> EXTRAIT:

··········

Publié le 19 Dec 2018 - 21:54
CHANTIERS DU TER A RUFISQUE

Le chemin de croix 

 

Une véritable pagaille. C’est ce qu’est devenue la ville de Rufisque, à cause des travaux du Train express régional.

 

En attendant le Ter, le calvaire. A Rufisque, c’est comme dans un capharnaüm. Des citoyens exaspérés. Des automobilistes désemparés, la poussière, les embouteillages... Le décor est simplement très cahoteux dans la vieille ville transformée en un grand bazar, perdu au cœur des chantiers du Train express régional (Ter).

Au passage à niveau, juste avant la gare ferroviaire, la colère et l’incertitude sont les sentiments les mieux partagés. ‘’Moi, je me demande où allons-nous passer, quand tout sera achevé. Quand ils finiront d’ériger leurs murs et que le train commence à circuler’’, se lamente cette jeune dame vêtue d’un grand boubou voile multicolore. Doucement, elle avance, enjambant les rails qui lui arrivent presque aux genoux, avec son amie. Baye Badou Diop, témoin de la conversation, ne se fait pas prier pour intervenir. ‘’Peut-être, grogne-t-il, on va mettre ici des agents pour faire du ’tingom’ (soulever quelqu’un à l’aide de ses épaules) aux passagers’’. Riant aux éclats à cette vanne, l’une d’elles rétorque : ‘’Je plains alors les lourds qui pourraient difficilement être soulevés.’’

Bien qu’ayant provoqué ce fou rire des ravissantes dames, Badou, le longiligne, est aux antipodes de leur bonne humeur. Très courroucé par la situation infernale que traverse la ville, il crie son ras-le-bol : ‘’C'est du grand n'importe quoi, cette manière de travailler. Ils ne respectent même pas les populations. Nous n’avons rien contre le Ter. Bien au contraire, on salue cette réalisation. Mais moi qui vous parle, je suis maçon et j’ai travaillé dans de grandes entreprises comme Cde. Ils devaient ériger des ponts avant de poser les rails. On ne peut priver toute une ville de sortir et de vaquer tranquillement à ses occupations. Ce n’est vraiment pas sérieux, ce qu’ils ont fait’’.

··········

> VOS TÂCHES:
a. Dans l'extrait, quel métier Baye Badou Diop dit-il exercer ?
b. Recopiez le passage de l'extrait allant de « Bien qu’ayant provoqué » jusqu'à « qu’ils ont fait’’. » inclus, en renommant « Badou » en « Baye Badou Diop ».

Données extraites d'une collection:
··········

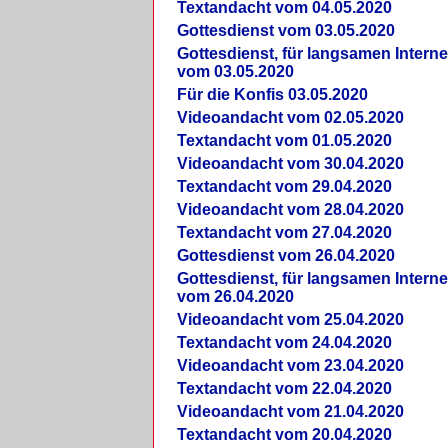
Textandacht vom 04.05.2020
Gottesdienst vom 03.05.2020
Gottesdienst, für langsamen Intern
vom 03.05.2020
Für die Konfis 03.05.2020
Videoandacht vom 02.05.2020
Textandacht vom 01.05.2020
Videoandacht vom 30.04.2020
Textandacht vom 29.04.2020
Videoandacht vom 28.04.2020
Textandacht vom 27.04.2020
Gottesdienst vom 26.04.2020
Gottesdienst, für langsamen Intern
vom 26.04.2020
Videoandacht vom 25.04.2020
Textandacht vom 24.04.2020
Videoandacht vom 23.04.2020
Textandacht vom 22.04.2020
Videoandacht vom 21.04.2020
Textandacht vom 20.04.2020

··········

> RÉPONSES À L'EXERCICE:
a. Il est maçon.

b.
Bien qu’ayant provoqué ce fou rire des ravissantes dames, Baye Badou Diop, le longiligne, est aux antipodes de leur bonne humeur. Très courroucé par la situation infernale que traverse la ville, il crie son ras-le-bol : ‘’C'est du grand n'importe quoi, cette manière de travailler. Ils ne respectent même pas les populations. Nous n’avons rien contre le Ter. Bien au contraire, on salue cette réalisation. Mais moi qui vous parle, je suis maçon et j’ai travaillé dans de grandes entreprises comme Cde. Ils devaient ériger des ponts avant de poser les rails. On ne peut priver toute une ville de sortir et de vaquer tranquillement à ses occupations. Ce n’est vraiment pas sérieux, ce qu’ils ont fait’’.